Nous proposons un projet exactement contraire. Notre programme L’Humain d’abord prévoyait d’aller vers le remboursement à 100% par la Sécurité sociale des soins optiques prescrits médicalement. Nous faisions la même proposition pour les soins dentaires et les prothèses auditives. Il en va de la santé publique. Il en va de l’égalité de tous devant la santé. Il en va de la démarchandisation de la santé. La prise en charge par la Sécurité sociale du reste à charge aujourd’hui non-remboursé représenterait 1,4 milliards d’euros par an. L’intégration dans la Sécurité sociale de la part des complémentaires représenterait 3,6 milliards d’euros. Au total, le coût serait donc environ de cinq milliards d’euros. Vous trouvez que c’est beaucoup d’argent ? C’est à peine un quart des 20 milliards d’euros que François Hollande a décidé de donner, chaque année, en cadeau auxblang-s-21 actionnaires sans aucune contrepartie.
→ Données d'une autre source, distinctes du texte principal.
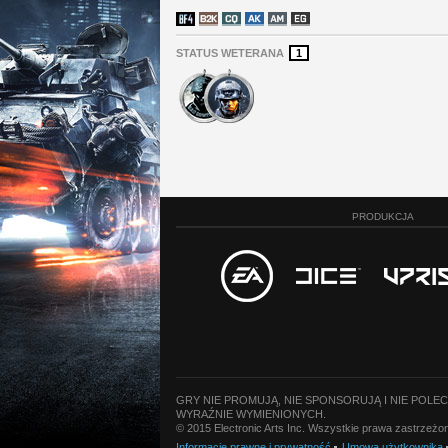
STATUS WETERANA
1
PRODUKCJA
GRY NIE PROMUJĄ, NIE SPONSORUJĄ I NIE POLE
WYRAŹNIE WYMIENIONYCH.
© 2015 Electronic Arts Inc. Wszystkie prawa zastrzeż
Informacje prawne i prywatność
Umowa użytkownika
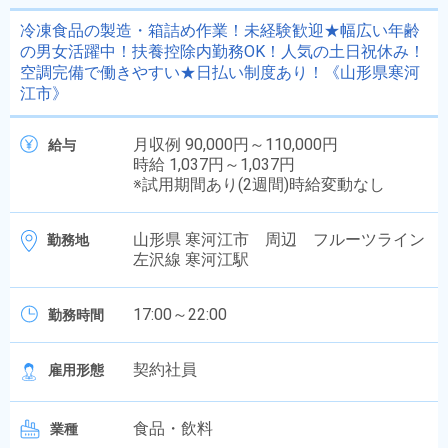
冷凍食品の製造・箱詰め作業！未経験歓迎★幅広い年齢
の男女活躍中！扶養控除内勤務OK！人気の土日祝休み！
空調完備で働きやすい★日払い制度あり！《山形県寒河
江市》
月収例 90,000円～110,000円
給与
時給 1,037円～1,037円
※試用期間あり(2週間)時給変動なし
山形県 寒河江市 周辺 フルーツライン
勤務地
左沢線 寒河江駅
17:00～22:00
勤務時間
契約社員
雇用形態
食品・飲料
業種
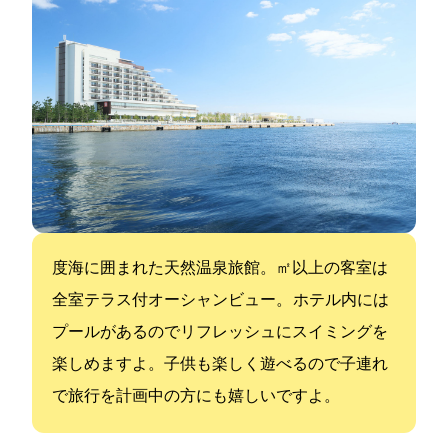
270度海に囲まれた天然温泉旅館。60㎡以上の客室は
全室テラス付オーシャンビュー。 ホテル内には
プールがあるのでリフレッシュにスイミングを
楽しめますよ。子供も楽しく遊べるので子連れ
で旅行を計画中の方にも嬉しいですよ。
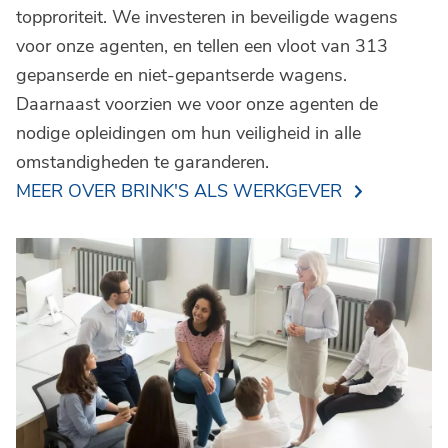
topproriteit. We investeren in beveiligde wagens
voor onze agenten, en tellen een vloot van 313
gepanserde en niet-gepantserde wagens.
Daarnaast voorzien we voor onze agenten de
nodige opleidingen om hun veiligheid in alle
omstandigheden te garanderen.
MEER OVER BRINK'S ALS WERKGEVER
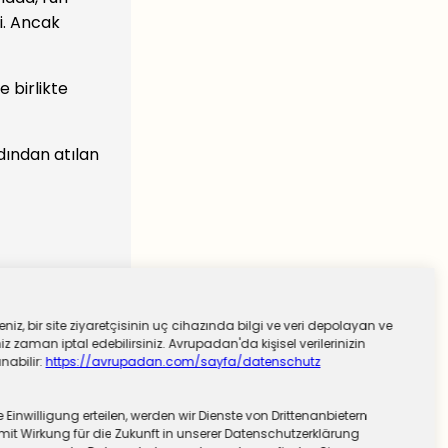
i. Ancak
e birlikte
rdından atılan
niz, bir site ziyaretçisinin uç cihazında bilgi ve veri depolayan ve
 zaman iptal edebilirsiniz. Avrupadan'da kişisel verilerinizin
nabilir:
https://avrupadan.com/sayfa/datenschutz
nwilligung erteilen, werden wir Dienste von Drittenanbietern
mit Wirkung für die Zukunft in unserer Datenschutzerklärung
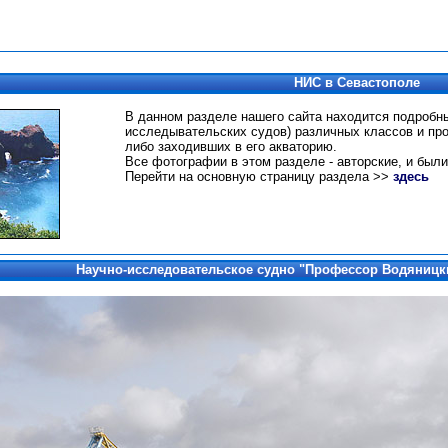
НИС в Севастополе
В данном разделе нашего сайта находится подробн
исследывательских судов) различных классов и про
либо заходивших в его акваторию.
Все фотографии в этом разделе - авторские, и были
Перейти на основную страницу раздела >>
здесь
Научно-исследовательское судно "Профессор Водяницк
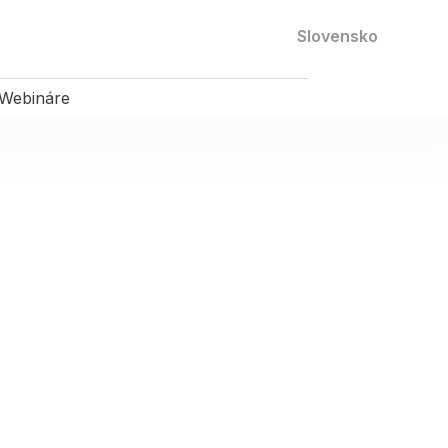
Kontaktujte nás
Slovensko
Webináre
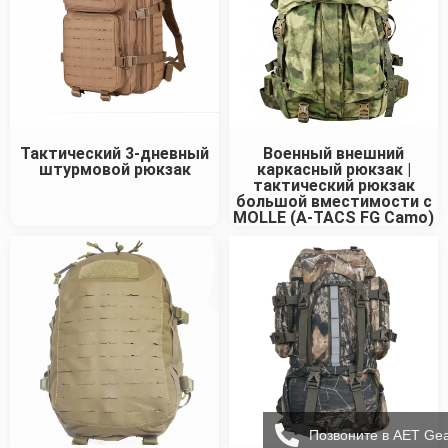
Тактический 3-дневный
Военный внешний
штурмовой рюкзак
каркасный рюкзак |
тактический рюкзак
большой вместимости с
MOLLE (A-TACS FG Camo)
Позвоните в AET Ge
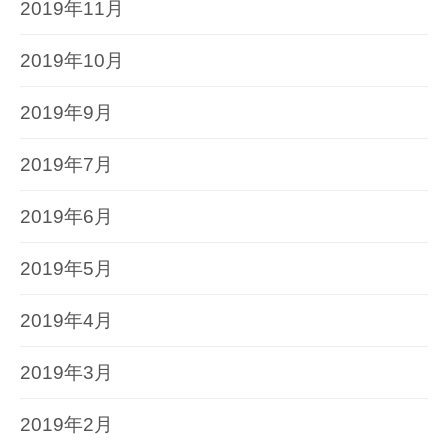
2019年11月
2019年10月
2019年9月
2019年7月
2019年6月
2019年5月
2019年4月
2019年3月
2019年2月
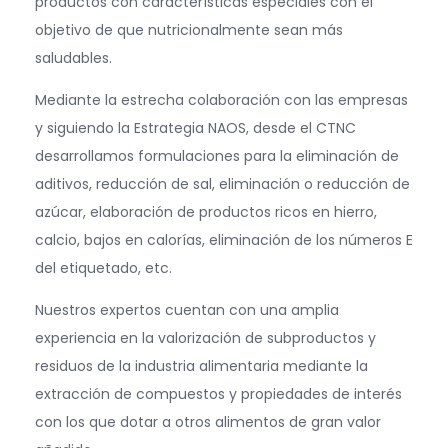
productos con características especiales con el
objetivo de que nutricionalmente sean más
saludables.
Mediante la estrecha colaboración con las empresas
y siguiendo la Estrategia NAOS, desde el CTNC
desarrollamos formulaciones para la eliminación de
aditivos, reducción de sal, eliminación o reducción de
azúcar, elaboración de productos ricos en hierro,
calcio, bajos en calorías, eliminación de los números E
del etiquetado, etc.
Nuestros expertos cuentan con una amplia
experiencia en la valorización de subproductos y
residuos de la industria alimentaria mediante la
extracción de compuestos y propiedades de interés
con los que dotar a otros alimentos de gran valor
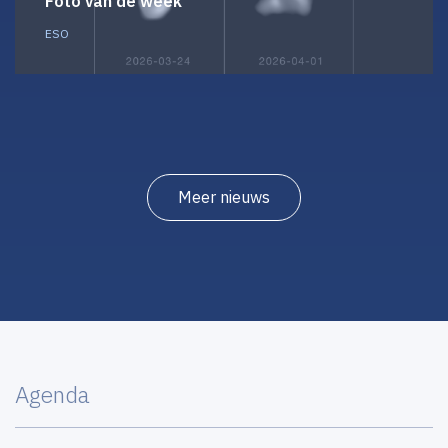
Foto van de week
ESO
Meer nieuws
Agenda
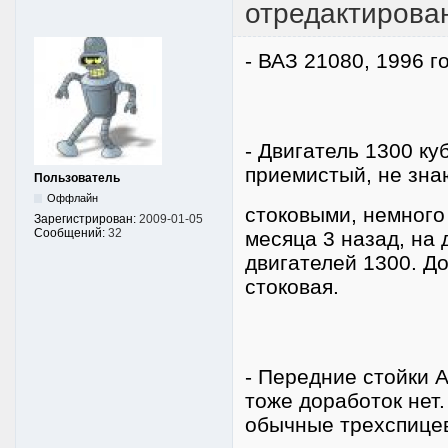
отредактирован
- ВАЗ 21080, 1996 г
- Двигатель 1300 ку
приемистый, не зн
Пользователь
Оффлайн
стоковыми, немного
Зарегистрирован:
2009-01-05
Сообщений:
32
месяца 3 назад, на
двигателей 1300. Д
стоковая.
- Передние стойки 
тоже доработок нет
обычные трехспице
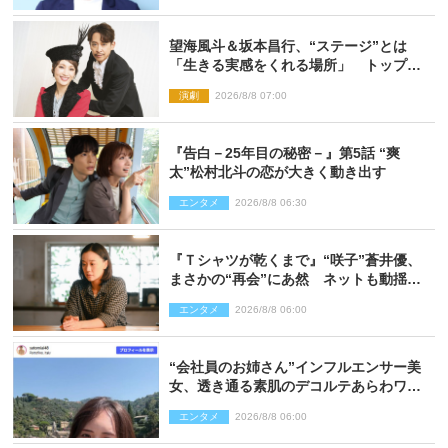
望海風斗＆坂本昌行、“ステージ”とは
「生きる実感をくれる場所」 トップを
走り続ける原動力を語る
演劇
2026/8/8 07:00
『告白－25年目の秘密－』第5話 “爽
太”松村北斗の恋が大きく動き出す
エンタメ
2026/8/8 06:30
『Ｔシャツが乾くまで』“咲子”蒼井優、
まさかの“再会”にあ然 ネットも動揺
「びっくりした!!」「今さら?!」（ネタバ
エンタメ
2026/8/8 06:00
レあり）
“会社員のお姉さん”インフルエンサー美
女、透き通る素肌のデコルテあらわワン
ピ姿に反響
エンタメ
2026/8/8 06:00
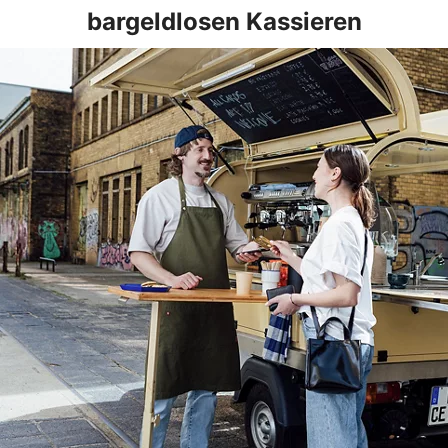
bargeldlosen Kassieren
Et encore ! Ces sommes supposent que nous n’agissions pas sur les prix honteusement élevés des lunettes dans notre pays. Selon l’association de consommateur UFC-Que Choisir, le prix moyen d’une paire de lunettes en France est de 470 euros. Sur ce point, la Cour des Comptes dresse un constat que je reprends à mon compte. Elle relève que les dépense d’optique des Français sont deux fois supérieures à celles de nos voisins européens. Et la Cour des Comptes est catégorique : "dans une large mesure, le niveau des prix s’explique par celui des marges des intervenants de la filière". Elle accuse en particulier les fabricants et les distributeurs : "au total, pour une paire de lunettes, la marge brute moyenne serait supérieure à 300 euros" et elle pourrait "excéder 600 euros pour une monture "de créateur" avec verre progressifs à options".

Il faut mettre de l’ordre dans ce système et faire baisser les tarifs. Malheureusement, sitôt qu’elle sort du constat pour entrer dans les recommandations, la Cour des Comptes se perd de nouveau dans le libéralisme. Elle propose essentiellement ainsi d’"ouvrir le marché à plus de concurrence" en espérant une baisse des prix. Et elle appelle les complémentaires à "faire jouer plus activement la concurrence entre les distributeurs".

Bien sûr, le gouvernement ne fera rien. Marisol Touraine a déjà annoncé "qu’on est en droit de se questionner" sur les marges mais qu’elle entend régler le problème par la "concertation" et le "dialogue pour faire en sorte de peser sur les prix". L’expérience nous sert de leçon. Chacun se souvient du fiasco total qu’a été le "dialogue" mené par Marisol Touraine pour limiter les dépassements d’honoraires des médecins.